Unlike Cincinnati, West Virginia is no stranger to the NCAA Tournament, having made it to the Final Four last year before losing to eventual champion Duke.  However, this team is a far cry from last year’s squad.  They lost senior leader De’Sean Butler as well as talented sophomore Devin Ebanks, and with leading scorer Casey Mitchell sidelined due to an indefinite suspension for violating team rules, West Virginia has no primary scoring option on which to rely.  The team is a tough draw, but they aren’t going to shoot you out of the gym.  Instead, they piece together a motley assortment of players into a disjointed but reasonably effective unit.  They’re not cohesive, but they are gritty.  They won’t blow you out, but they may punch you in the mouth.  In other words, if you take them lightly, don’t be surprised to find yourself on the losing end as the final seconds tick away.

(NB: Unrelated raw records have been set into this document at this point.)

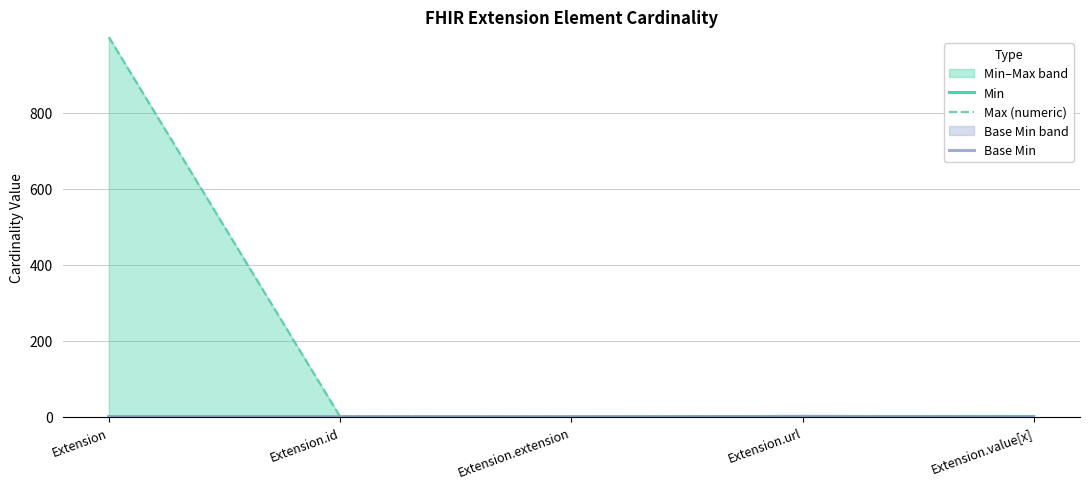

The value of Base Min at Extension.id is 0. True or false?

True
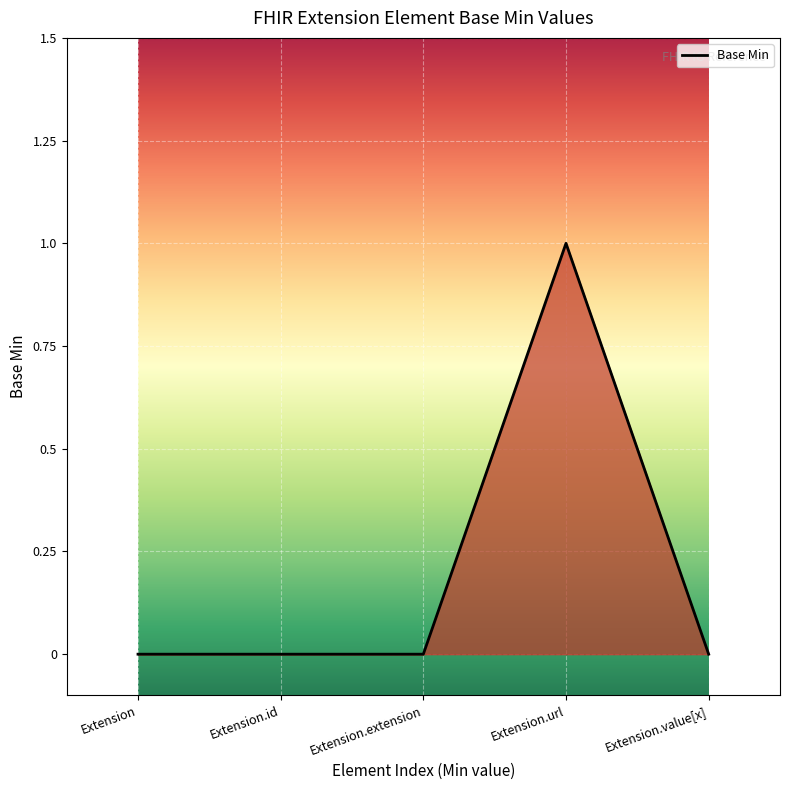

The value at Extension.extension is 0. True or false?

True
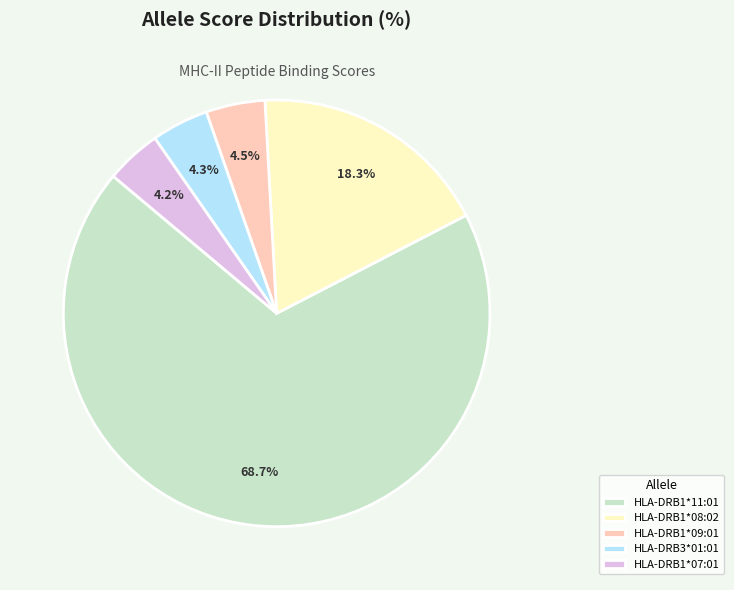

How many slices are in this pie chart?

5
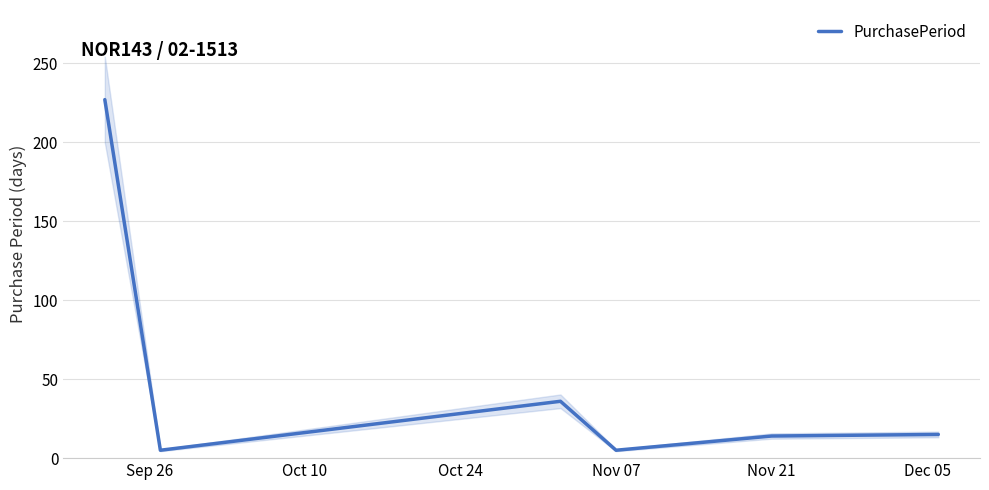

What is the maximum value shown in the chart?

227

Forward Kevin Jones puts up solid numbers, but he isn't the same go-to guy that West Virginia has had in years past

The Buckeyes can certainly handle West Virginia.  We have superior scoring, superior size in the paint, superior athleticism, and most importantly, a team that seems to have gelled remarkably well this season, enabling us to play a variety of styles.  Against West Virginia, the key for Ohio State would be to pound the ball inside and take advantage of fast break opportunities whenever possible.  While West Virginia is a decent club, they did demonstrate a number of mistakes and sloppy plays against UC (see previous note about lack of cohesiveness), and Ohio State should be able to take advantage consistently if we push the pace.

If West Virginia is a bit disjointed in their style, then Cincinnati is truly the epitome of a “roll out the ball and play” squad.  There is little attempt made to run an offense when the Bearcats have the ball, and players frequently took it one-on-one for off-balance leaners in the lane during the game on Saturday.  Cincy was actually ranked at one point this season, but a look at their pre-conference schedule shows that perhaps their most significant victory came against cross-town rival Xavier.  Cincinnati has talent, but no discipline.  They have size, but it doesn’t have an impact beyond just clogging the lane and grabbing a few boards.

Yancy Gates is a monster, and could dominate a game if only the 'Cats got him the ball consistently

The Bearcats are more well-equipped to challenge the Buckeyes, especially with 6’9, 260-pound junior Yancy Gates to match against Jared Sullinger.  UC also has the athleticism to play tight man-to-man for stretches, and can knock down the three when left open, but they gave no indication of being able to sustain a solid performance for 40 straight minutes.  While recognizing that I would be a basketball mo-ron compared to these DI players, I feel comfortable saying that the Buckeye players have a much higher basketball IQ than the Cincy team.  With Ohio State, there is much more sense of timing and spacing, when to take the shot and when to pull it back and reset.

You could feel the frustration of many of the fans at Fifth Third Arena as they watched their team falter at home, and I almost ended up feeling bad for them.  Cincinnati’s home court has the potential to be a deafening, utterly explosive place to play, and it was incredible to think what it must have been like when Huggins was coaching there with top-ranked teams.  The arena is almost like an over-sized high school gym, with bleacher seats and relatively basic amenities.  Rather than coming out of tunnels onto the court, the teams come out of simple doors on each end of the floor when they leave their locker rooms.  The fans are genuinely rowdy, and the gym quickly gets warm from the commotion, unlike the drafty, multi-level mega-palaces at other schools that shall not be mentioned by name at the moment.

All in all, the game was a fairly sloppy, mistake-heavy affair.  While it is understood that WVU and UC don’t represent the cream of the Big East crop, as a sampling from the conference they did not strike fear into the the heart of a Big Ten fan who may be looking ahead to a matchup between another Big East squad and the Buckeyes come tournament time.